_CONSIGNE DE TRAVAIL A_: Dans le texte fourni, relevez tout ce que la personne qui écrit envoie à celles et ceux qui ont des souvenirs douloureux attachés à la fin d'année.

_TEXTE FOURNI_:
--------------------------------------------------
D’autres ont des souvenirs douloureux attachés à la fin d’année. À ces personnes-là, j’envoie toute la douceur, toute la chaleur et la compassion qui bouillonnent et bullent en moi.
Ce texte – les deux lettres annoncées dans le titre – ne sera pas une lecture facile. Que vous soyez en bonne compagnie ou que vous préfériez la solitude, sachez-le : il n’y aura pas grand-chose de doux ou de réconfortant dans ce qui suit.
Pourtant, cet hiver, ça fait vingt ans. Vingt ans que je spirale encore et encore. Vingt ans que j’essaie de trouver les mots et que je reste aphone.
Tant d’années que j’essaie d’écrire sur le sujet – écrire, mon métier ! – sans y parvenir. Visiblement, il fallait que deux décennies passent pour y arriver.
Alors j’ai écrit, et c’était si libérateur.
J’aurais pu le garder pour moi, pour ma famille, pour ma psy. Je ne veux pas.
Peut-être parce que je ne veux plus me censurer.
Peut-être parce que j’ai besoin que ce soit lu, pour me sentir vraiment entendue.
Peut-être parce qu’à chaque fois que j’en ai parlé, d’autres personnes ont réagi, m’ont partagé leur propre expérience traumatique, similaire ou non. Et qu’un fardeau partagé s’allège déjà de quelques plumes.
Peut-être parce que si moi je suis capable de le raconter, ça aidera d’autres à en faire de même. Et si non, peut-être que je pourrai, humblement, me faire, transitoirement, leur porte-parole.
Vous l’aurez peut-être compris, ce texte aborde un sujet difficile : des abus sexuels subis dans l’enfance. Comme l’amalgame a déjà été fait, je tiens à préciser très explicitement qu’il ne s’agit pas d’inceste – ce qui n’ôte rien à la douleur de ces deux types d’abus.
À cielles qui me liront, merci d’être là.
À toustes, prenez soin de vous et rendez-vous en 2025. ✨
Au violeur
« Ferme les yeux, j’ai un cadeau pour toi. »
Tu ne t’en souviens peut-être pas. Moi, oui.
--------------------------------------------------
_LISTE DES ENTRÉES_:
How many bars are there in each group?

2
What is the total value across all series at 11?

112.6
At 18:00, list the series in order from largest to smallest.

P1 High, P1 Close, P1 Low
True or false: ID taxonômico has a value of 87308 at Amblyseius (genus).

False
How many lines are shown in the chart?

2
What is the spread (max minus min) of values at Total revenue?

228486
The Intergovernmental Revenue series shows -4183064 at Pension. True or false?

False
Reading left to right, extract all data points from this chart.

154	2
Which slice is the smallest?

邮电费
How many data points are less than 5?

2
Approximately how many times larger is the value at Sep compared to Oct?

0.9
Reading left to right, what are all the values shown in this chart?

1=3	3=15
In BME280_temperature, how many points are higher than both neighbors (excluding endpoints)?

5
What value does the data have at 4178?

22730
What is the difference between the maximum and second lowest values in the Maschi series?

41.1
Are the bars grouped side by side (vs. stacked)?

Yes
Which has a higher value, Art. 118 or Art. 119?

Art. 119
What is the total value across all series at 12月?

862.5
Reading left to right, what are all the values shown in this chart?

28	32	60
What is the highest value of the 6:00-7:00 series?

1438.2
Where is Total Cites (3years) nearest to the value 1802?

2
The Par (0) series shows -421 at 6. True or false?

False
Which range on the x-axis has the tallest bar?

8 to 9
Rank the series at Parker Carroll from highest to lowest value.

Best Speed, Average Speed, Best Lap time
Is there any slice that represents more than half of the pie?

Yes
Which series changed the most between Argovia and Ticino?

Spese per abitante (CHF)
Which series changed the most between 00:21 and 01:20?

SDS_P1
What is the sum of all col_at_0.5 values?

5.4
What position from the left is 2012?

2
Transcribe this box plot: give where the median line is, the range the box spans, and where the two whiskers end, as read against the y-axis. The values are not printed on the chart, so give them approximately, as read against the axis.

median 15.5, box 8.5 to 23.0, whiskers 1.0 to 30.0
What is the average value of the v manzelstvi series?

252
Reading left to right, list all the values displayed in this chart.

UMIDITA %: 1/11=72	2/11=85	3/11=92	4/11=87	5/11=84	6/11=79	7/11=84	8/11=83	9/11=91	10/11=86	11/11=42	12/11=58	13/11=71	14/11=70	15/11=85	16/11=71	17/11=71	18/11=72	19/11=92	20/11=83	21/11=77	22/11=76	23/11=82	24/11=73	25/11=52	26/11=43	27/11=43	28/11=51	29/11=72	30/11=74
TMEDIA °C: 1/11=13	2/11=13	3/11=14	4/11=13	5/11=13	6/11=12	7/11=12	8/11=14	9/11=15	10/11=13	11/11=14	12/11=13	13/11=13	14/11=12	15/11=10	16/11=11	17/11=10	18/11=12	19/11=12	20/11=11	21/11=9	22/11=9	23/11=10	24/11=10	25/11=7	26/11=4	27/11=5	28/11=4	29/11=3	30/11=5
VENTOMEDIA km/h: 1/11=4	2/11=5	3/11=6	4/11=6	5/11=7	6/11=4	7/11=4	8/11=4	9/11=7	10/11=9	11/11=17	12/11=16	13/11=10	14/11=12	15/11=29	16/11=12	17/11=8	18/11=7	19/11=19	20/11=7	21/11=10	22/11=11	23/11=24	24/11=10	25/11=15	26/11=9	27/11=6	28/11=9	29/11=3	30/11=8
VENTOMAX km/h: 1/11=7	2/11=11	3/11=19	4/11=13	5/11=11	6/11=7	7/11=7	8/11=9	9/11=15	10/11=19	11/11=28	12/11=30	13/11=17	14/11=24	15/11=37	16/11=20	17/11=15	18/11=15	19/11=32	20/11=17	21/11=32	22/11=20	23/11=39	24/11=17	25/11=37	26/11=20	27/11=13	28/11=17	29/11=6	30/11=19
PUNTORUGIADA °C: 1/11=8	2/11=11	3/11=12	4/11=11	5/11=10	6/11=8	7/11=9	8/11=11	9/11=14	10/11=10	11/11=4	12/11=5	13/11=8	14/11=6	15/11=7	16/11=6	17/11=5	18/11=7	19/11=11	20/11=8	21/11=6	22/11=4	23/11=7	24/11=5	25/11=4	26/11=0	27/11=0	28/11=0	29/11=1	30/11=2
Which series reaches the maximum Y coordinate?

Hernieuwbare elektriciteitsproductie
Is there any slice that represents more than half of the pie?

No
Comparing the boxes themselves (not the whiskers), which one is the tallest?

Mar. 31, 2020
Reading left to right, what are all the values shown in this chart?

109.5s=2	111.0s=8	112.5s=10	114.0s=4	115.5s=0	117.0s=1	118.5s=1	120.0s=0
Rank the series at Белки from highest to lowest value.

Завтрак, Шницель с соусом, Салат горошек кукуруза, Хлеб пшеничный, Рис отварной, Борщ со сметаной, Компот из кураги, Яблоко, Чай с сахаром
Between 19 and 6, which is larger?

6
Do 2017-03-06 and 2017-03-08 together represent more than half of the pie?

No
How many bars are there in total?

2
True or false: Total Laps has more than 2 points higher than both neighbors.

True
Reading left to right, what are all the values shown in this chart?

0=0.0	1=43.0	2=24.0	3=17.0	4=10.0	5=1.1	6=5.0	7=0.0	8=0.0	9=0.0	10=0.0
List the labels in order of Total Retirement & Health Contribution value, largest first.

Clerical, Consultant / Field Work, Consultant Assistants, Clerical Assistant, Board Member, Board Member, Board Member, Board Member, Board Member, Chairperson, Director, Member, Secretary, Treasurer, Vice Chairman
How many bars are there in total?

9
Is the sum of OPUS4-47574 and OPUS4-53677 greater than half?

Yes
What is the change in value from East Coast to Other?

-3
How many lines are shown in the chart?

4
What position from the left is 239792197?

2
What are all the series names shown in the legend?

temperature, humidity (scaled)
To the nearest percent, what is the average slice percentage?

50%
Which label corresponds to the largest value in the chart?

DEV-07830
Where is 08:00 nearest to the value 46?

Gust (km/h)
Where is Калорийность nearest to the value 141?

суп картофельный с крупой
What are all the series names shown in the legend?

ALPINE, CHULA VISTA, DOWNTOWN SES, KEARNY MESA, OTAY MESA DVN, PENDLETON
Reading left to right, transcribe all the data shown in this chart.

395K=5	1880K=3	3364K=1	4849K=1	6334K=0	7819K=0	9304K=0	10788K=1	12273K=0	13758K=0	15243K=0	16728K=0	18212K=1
--------------------------------------------------
_CONSIGNE DE TRAVAIL B_: Recopiez les lignes de la liste à partir de celle qui contient « Mar. 31, 2020 » et jusqu'à celle qui contient « Where is Калорийность », ces deux lignes comprises.

_SOLUTION A_: la douceur, la chaleur, la compassion

_SOLUTION B_:
Mar. 31, 2020
Reading left to right, what are all the values shown in this chart?

109.5s=2	111.0s=8	112.5s=10	114.0s=4	115.5s=0	117.0s=1	118.5s=1	120.0s=0
Rank the series at Белки from highest to lowest value.

Завтрак, Шницель с соусом, Салат горошек кукуруза, Хлеб пшеничный, Рис отварной, Борщ со сметаной, Компот из кураги, Яблоко, Чай с сахаром
Between 19 and 6, which is larger?

6
Do 2017-03-06 and 2017-03-08 together represent more than half of the pie?

No
How many bars are there in total?

2
True or false: Total Laps has more than 2 points higher than both neighbors.

True
Reading left to right, what are all the values shown in this chart?

0=0.0	1=43.0	2=24.0	3=17.0	4=10.0	5=1.1	6=5.0	7=0.0	8=0.0	9=0.0	10=0.0
List the labels in order of Total Retirement & Health Contribution value, largest first.

Clerical, Consultant / Field Work, Consultant Assistants, Clerical Assistant, Board Member, Board Member, Board Member, Board Member, Board Member, Chairperson, Director, Member, Secretary, Treasurer, Vice Chairman
How many bars are there in total?

9
Is the sum of OPUS4-47574 and OPUS4-53677 greater than half?

Yes
What is the change in value from East Coast to Other?

-3
How many lines are shown in the chart?

4
What position from the left is 239792197?

2
What are all the series names shown in the legend?

temperature, humidity (scaled)
To the nearest percent, what is the average slice percentage?

50%
Which label corresponds to the largest value in the chart?

DEV-07830
Where is 08:00 nearest to the value 46?

Gust (km/h)
Where is Калорийность nearest to the value 141?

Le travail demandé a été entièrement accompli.